| RECORDED DATA |
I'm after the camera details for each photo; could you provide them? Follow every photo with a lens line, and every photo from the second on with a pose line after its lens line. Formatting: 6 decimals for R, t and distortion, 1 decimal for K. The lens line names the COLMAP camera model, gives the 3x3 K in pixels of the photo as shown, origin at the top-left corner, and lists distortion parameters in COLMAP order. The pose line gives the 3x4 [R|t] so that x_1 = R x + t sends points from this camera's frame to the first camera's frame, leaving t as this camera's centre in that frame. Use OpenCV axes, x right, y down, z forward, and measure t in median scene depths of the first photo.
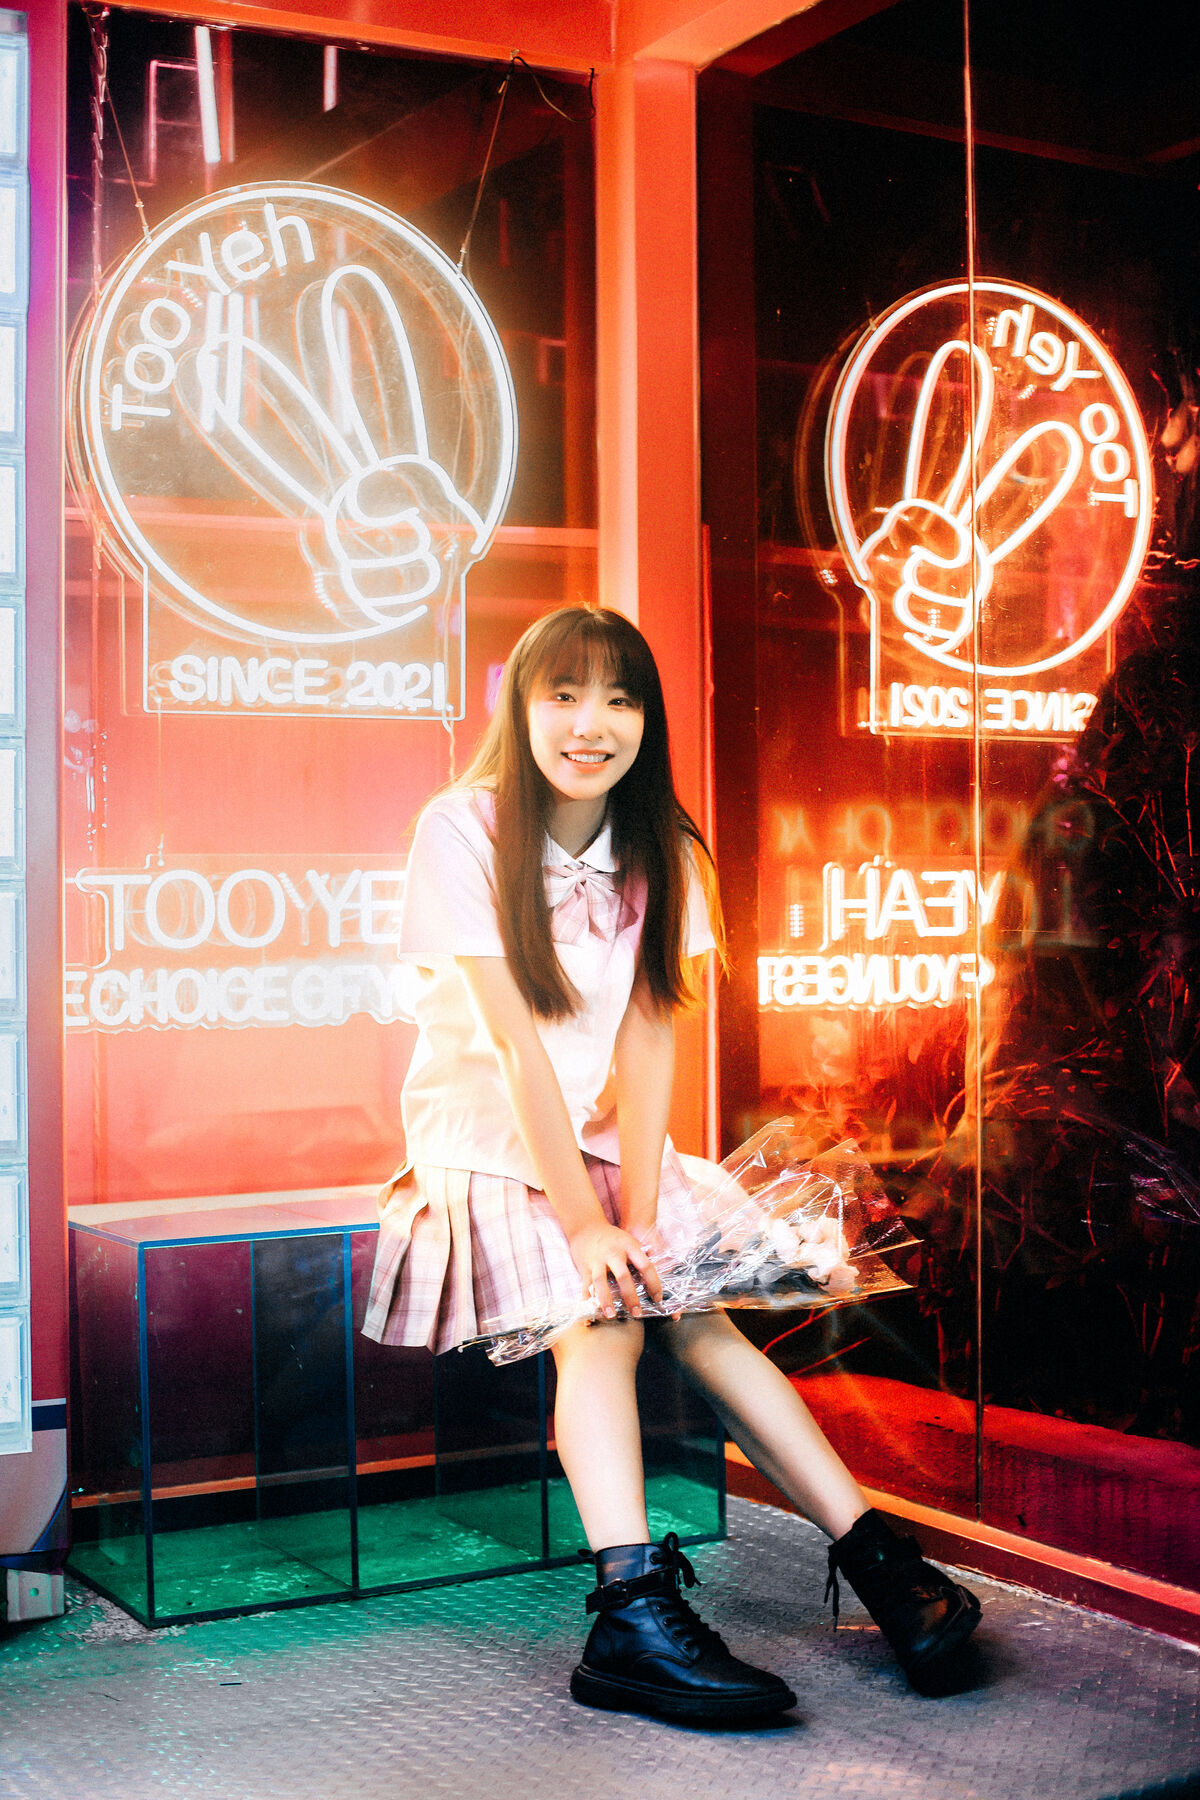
lens RADIAL K [[2617.8, 0, 558.6], [0, 2617.8, 920.3], [0, 0, 1]] dist [-0.123781, 0.000000]
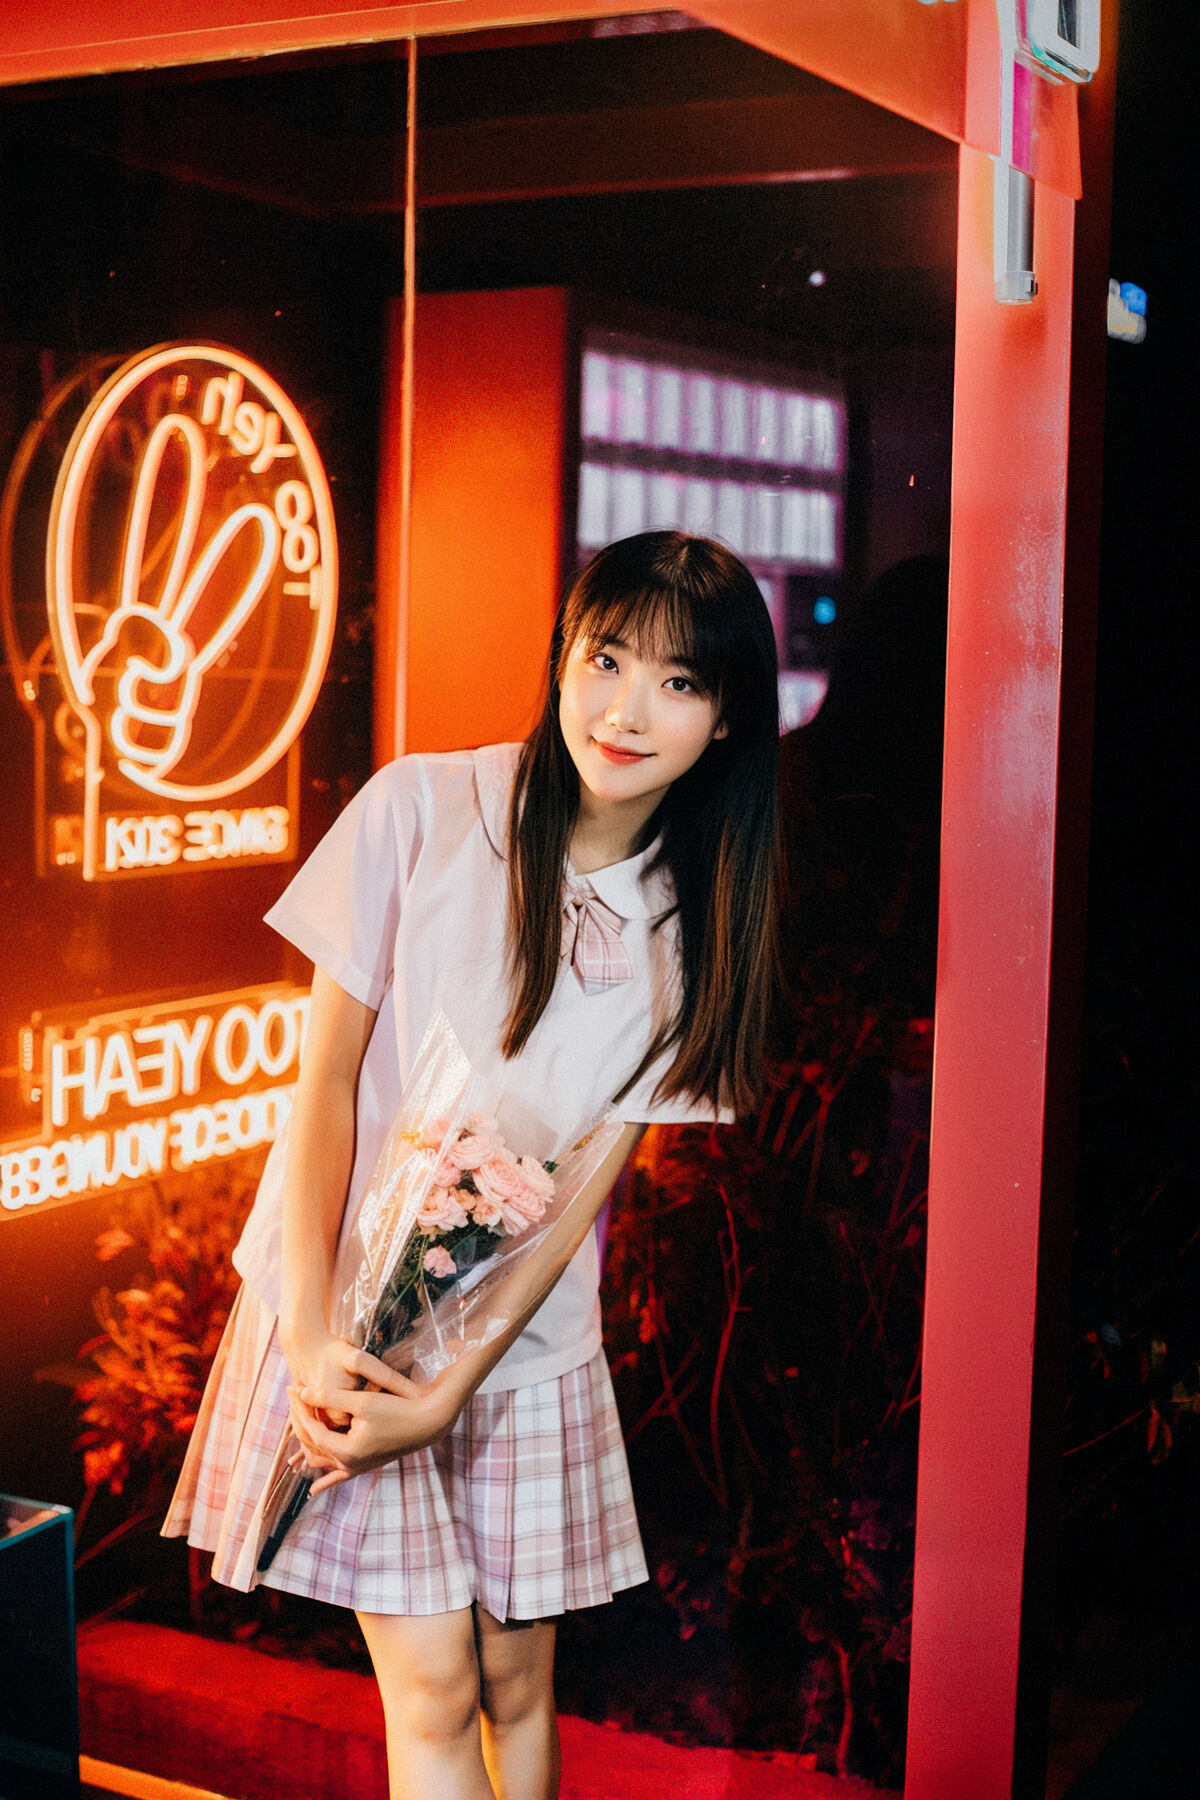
lens RADIAL K [[2617.8, 0, 594.2], [0, 2617.8, 905.5], [0, 0, 1]] dist [-0.123781, 0.000000]
pose [[0.834709, -0.033592, 0.549665, -0.242991], [-0.024738, 0.994843, 0.098364, -0.171762], [-0.550135, -0.095703, 0.829574, 0.211690]]
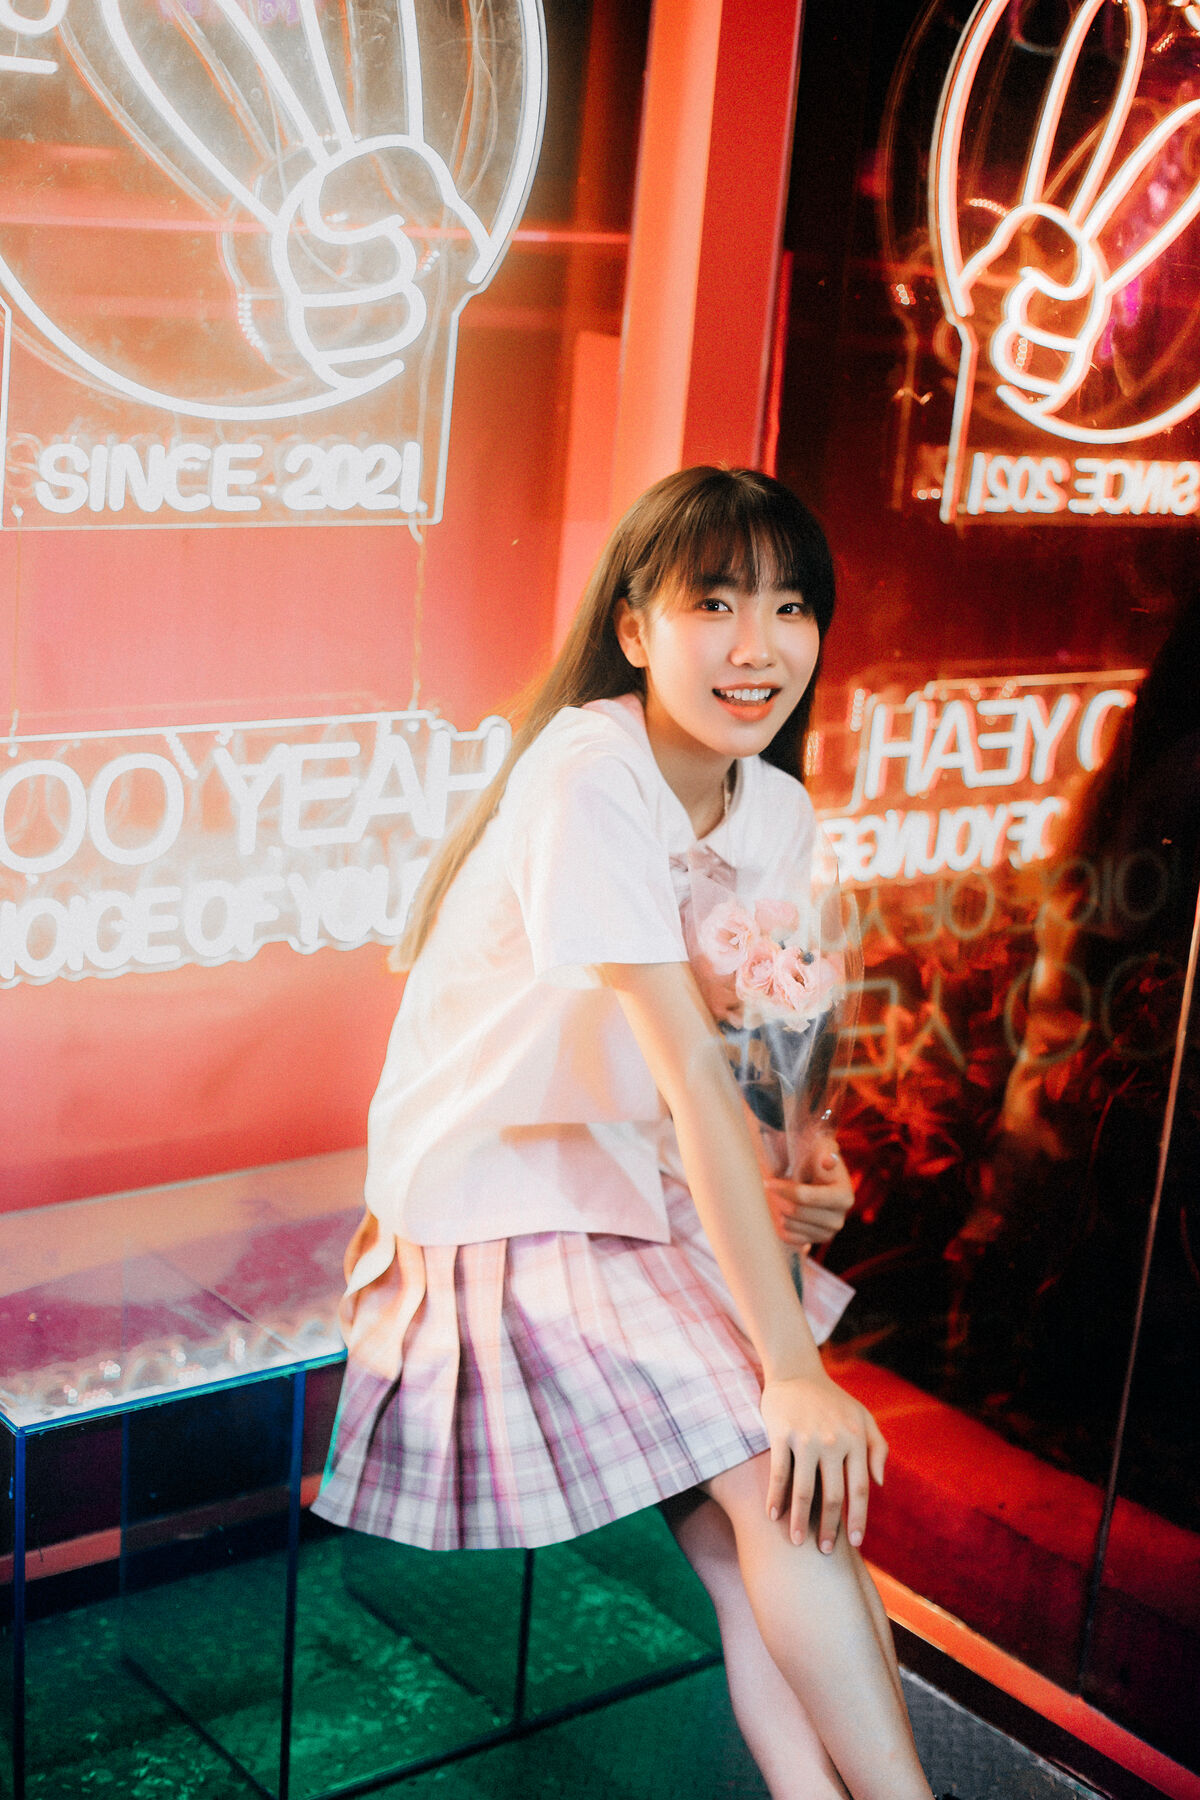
lens RADIAL K [[2617.8, 0, 609.1], [0, 2617.8, 891.2], [0, 0, 1]] dist [-0.123781, 0.000000]
pose [[0.982425, 0.047650, 0.180475, -0.116932], [-0.092865, 0.963488, 0.251130, -0.166899], [-0.161919, -0.263476, 0.950980, 0.312409]]
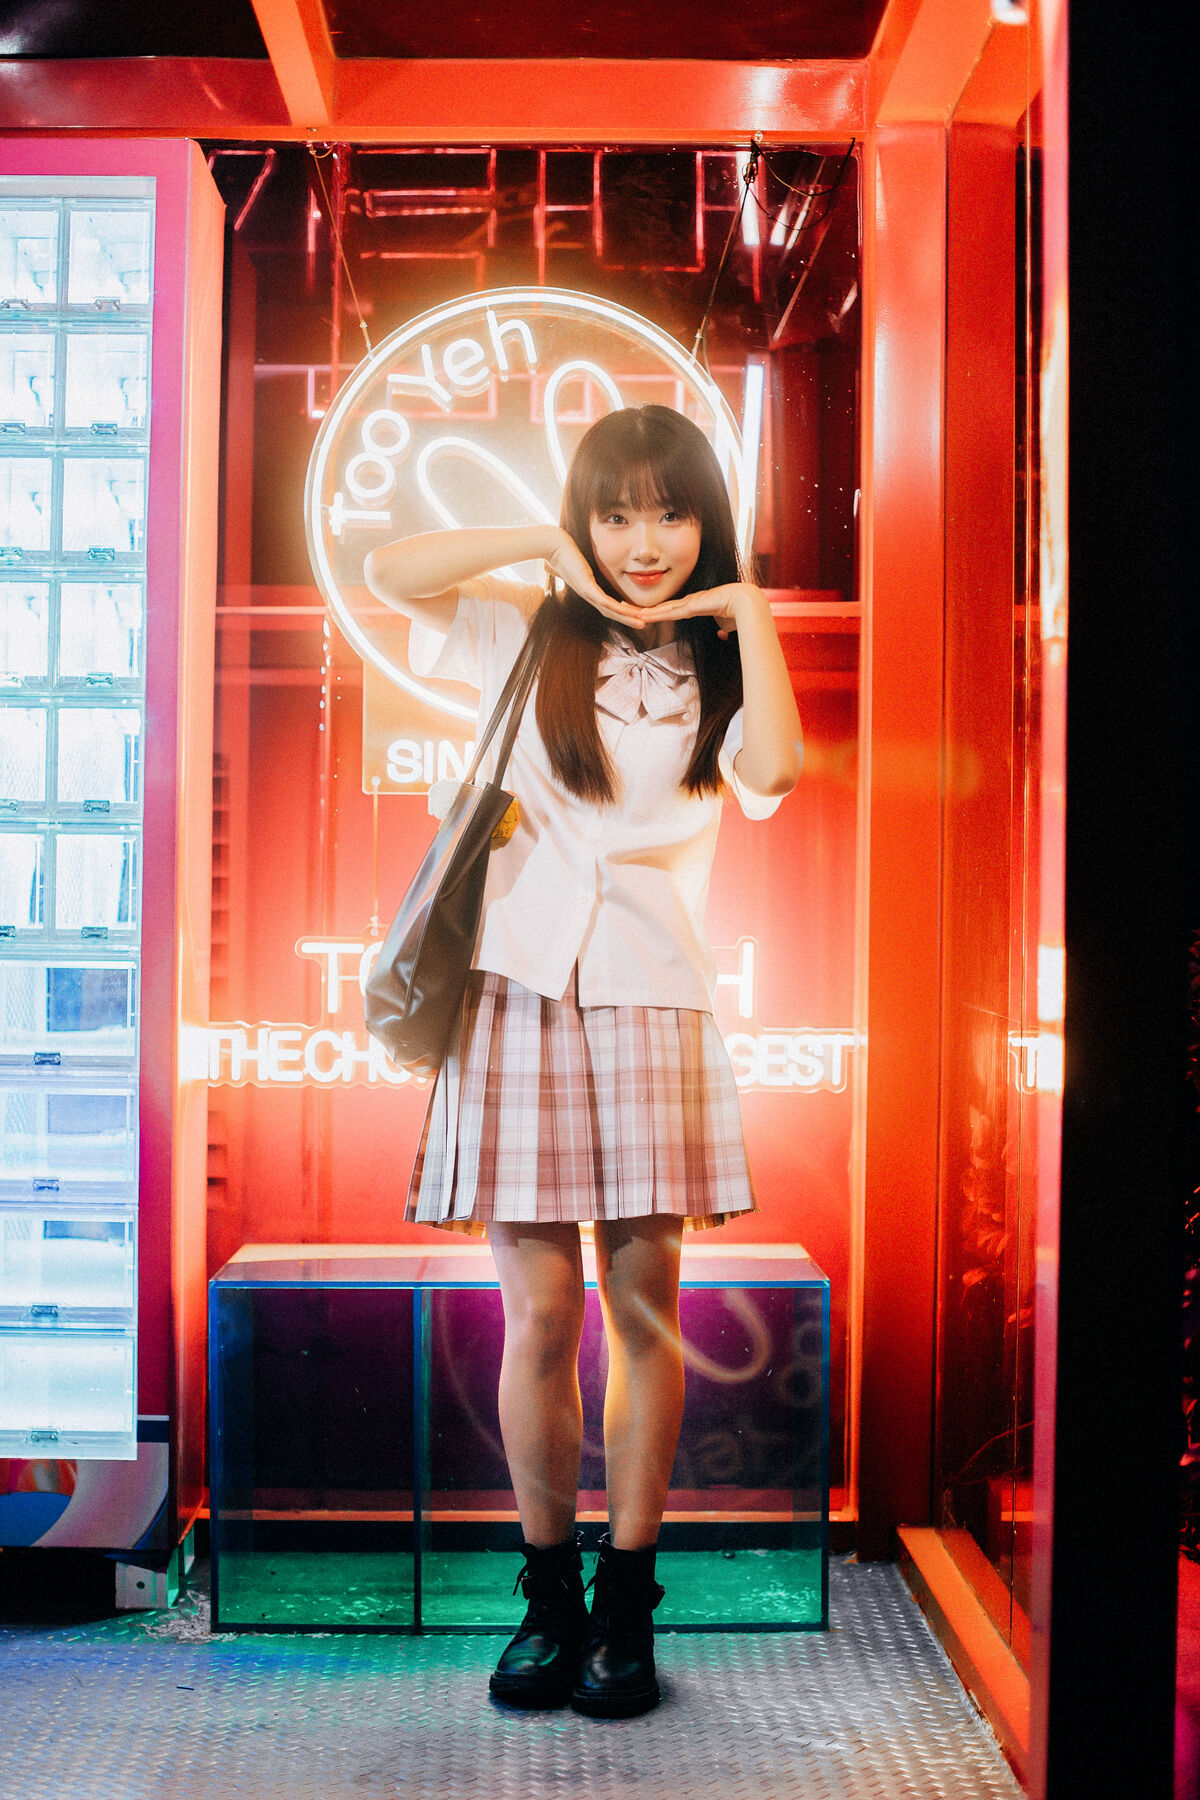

| REQUIREMENT |
Select every line above that contains the word "pose".

| REPLY TO THE EXERCISE |
I'm after the camera details for each photo; could you provide them? Follow every photo with a lens line, and every photo from the second on with a pose line after its lens line. Formatting: 6 decimals for R, t and distortion, 1 decimal for K. The lens line names the COLMAP camera model, gives the 3x3 K in pixels of the photo as shown, origin at the top-left corner, and lists distortion parameters in COLMAP order. The pose line gives the 3x4 [R|t] so that x_1 = R x + t sends points from this camera's frame to the first camera's frame, leaving t as this camera's centre in that frame. Use OpenCV axes, x right, y down, z forward, and measure t in median scene depths of the first photo.
pose [[0.834709, -0.033592, 0.549665, -0.242991], [-0.024738, 0.994843, 0.098364, -0.171762], [-0.550135, -0.095703, 0.829574, 0.211690]]
pose [[0.982425, 0.047650, 0.180475, -0.116932], [-0.092865, 0.963488, 0.251130, -0.166899], [-0.161919, -0.263476, 0.950980, 0.312409]]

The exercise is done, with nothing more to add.